- **TASK**
Which lines in the data below contain the string "spec"? Show each one.

- **EXERCISE MATERIAL**
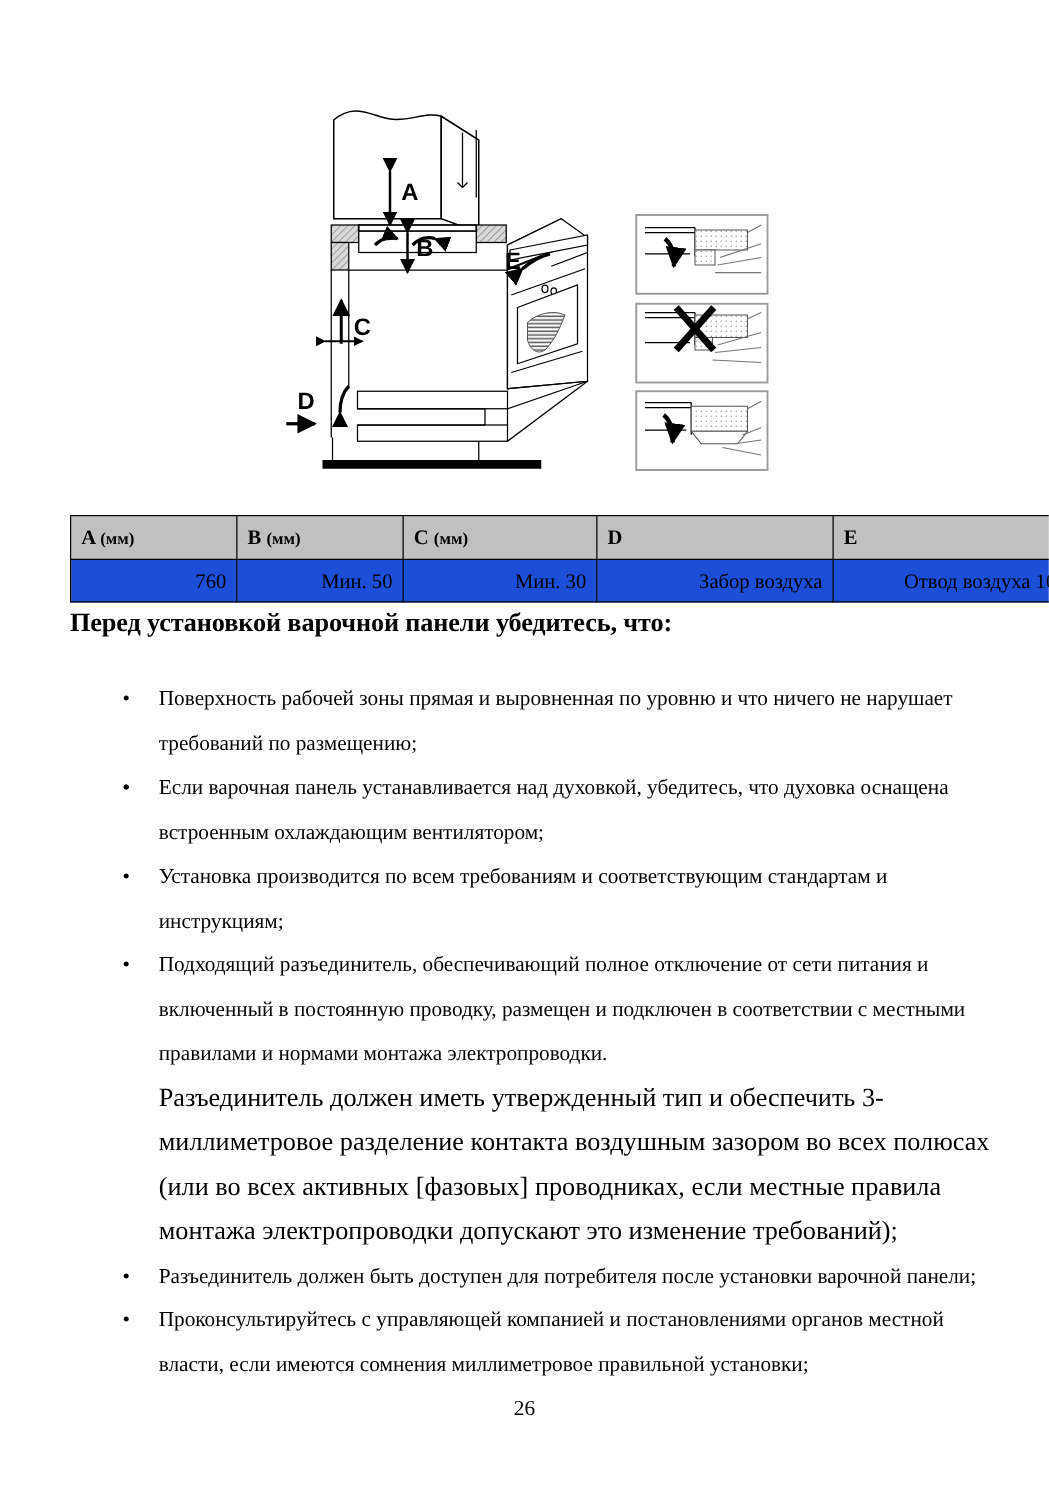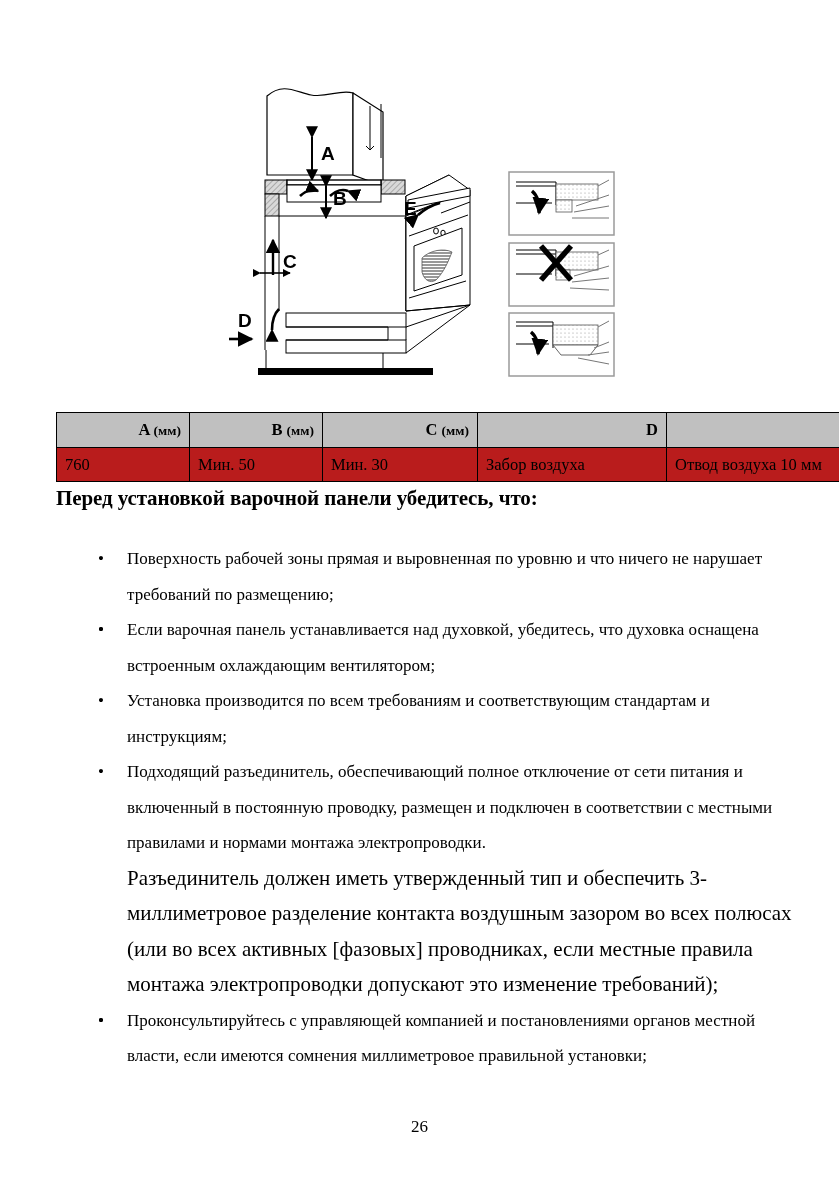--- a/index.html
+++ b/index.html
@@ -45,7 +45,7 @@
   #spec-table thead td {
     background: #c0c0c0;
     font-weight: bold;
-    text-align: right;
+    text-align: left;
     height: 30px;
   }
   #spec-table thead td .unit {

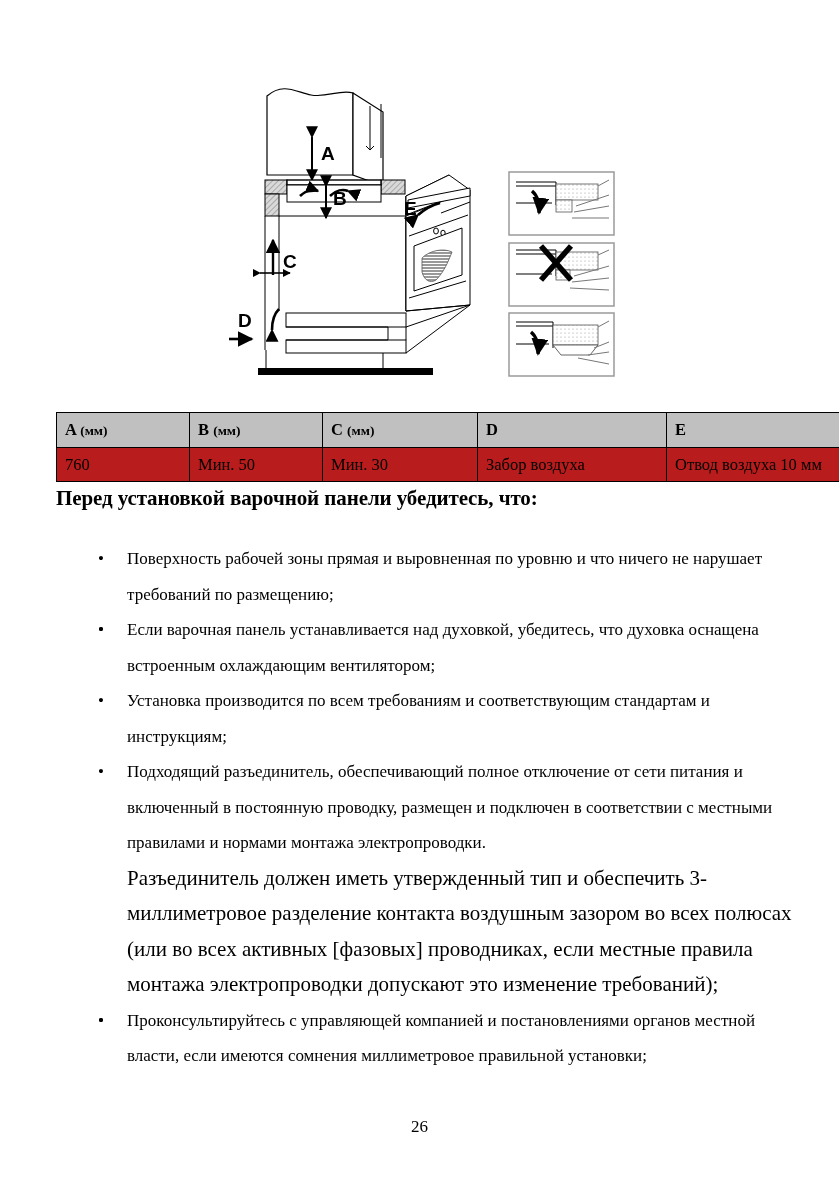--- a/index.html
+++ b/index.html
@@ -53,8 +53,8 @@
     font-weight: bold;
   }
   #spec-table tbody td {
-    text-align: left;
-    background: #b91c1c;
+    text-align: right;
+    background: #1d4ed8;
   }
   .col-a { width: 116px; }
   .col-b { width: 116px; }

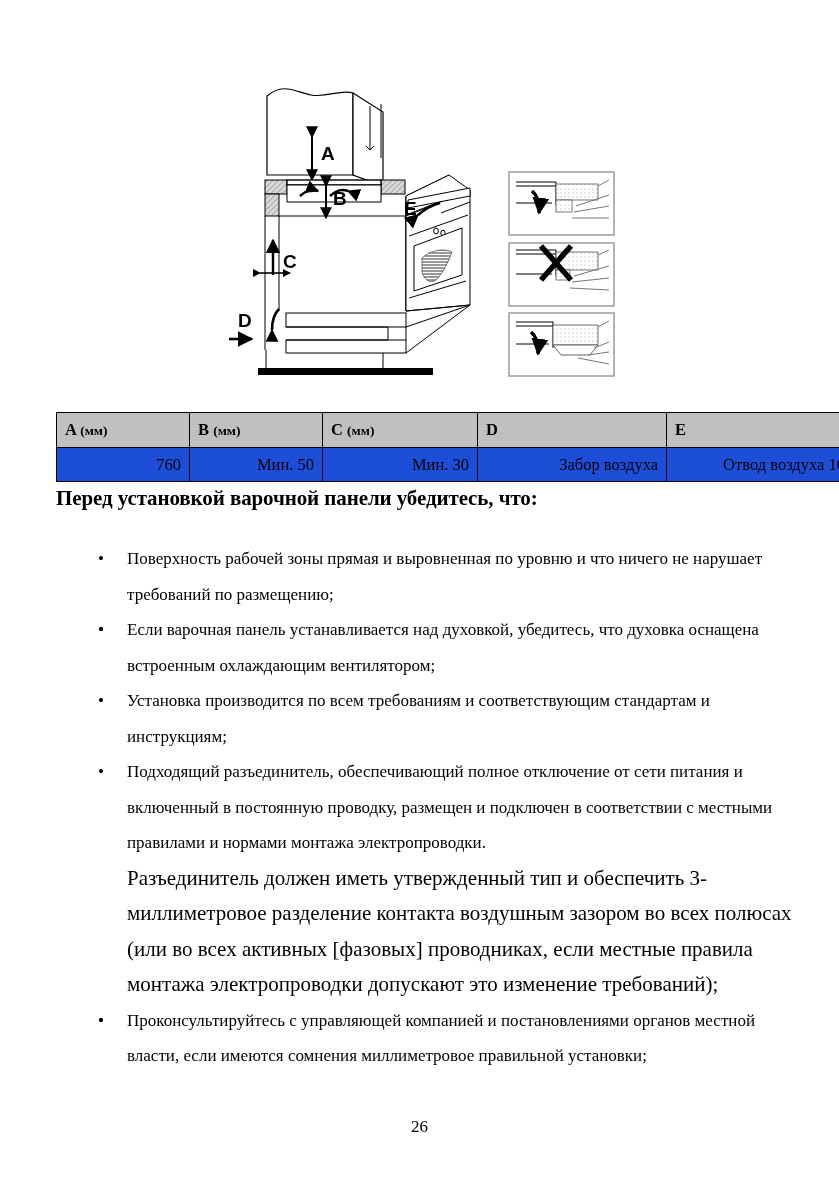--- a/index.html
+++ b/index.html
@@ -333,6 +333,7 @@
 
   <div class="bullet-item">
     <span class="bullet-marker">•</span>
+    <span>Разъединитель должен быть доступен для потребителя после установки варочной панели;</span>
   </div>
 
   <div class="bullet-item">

- **ANSWER TO THIS TASK**
   #spec-table thead td {
   #spec-table thead td .unit {
   #spec-table tbody td {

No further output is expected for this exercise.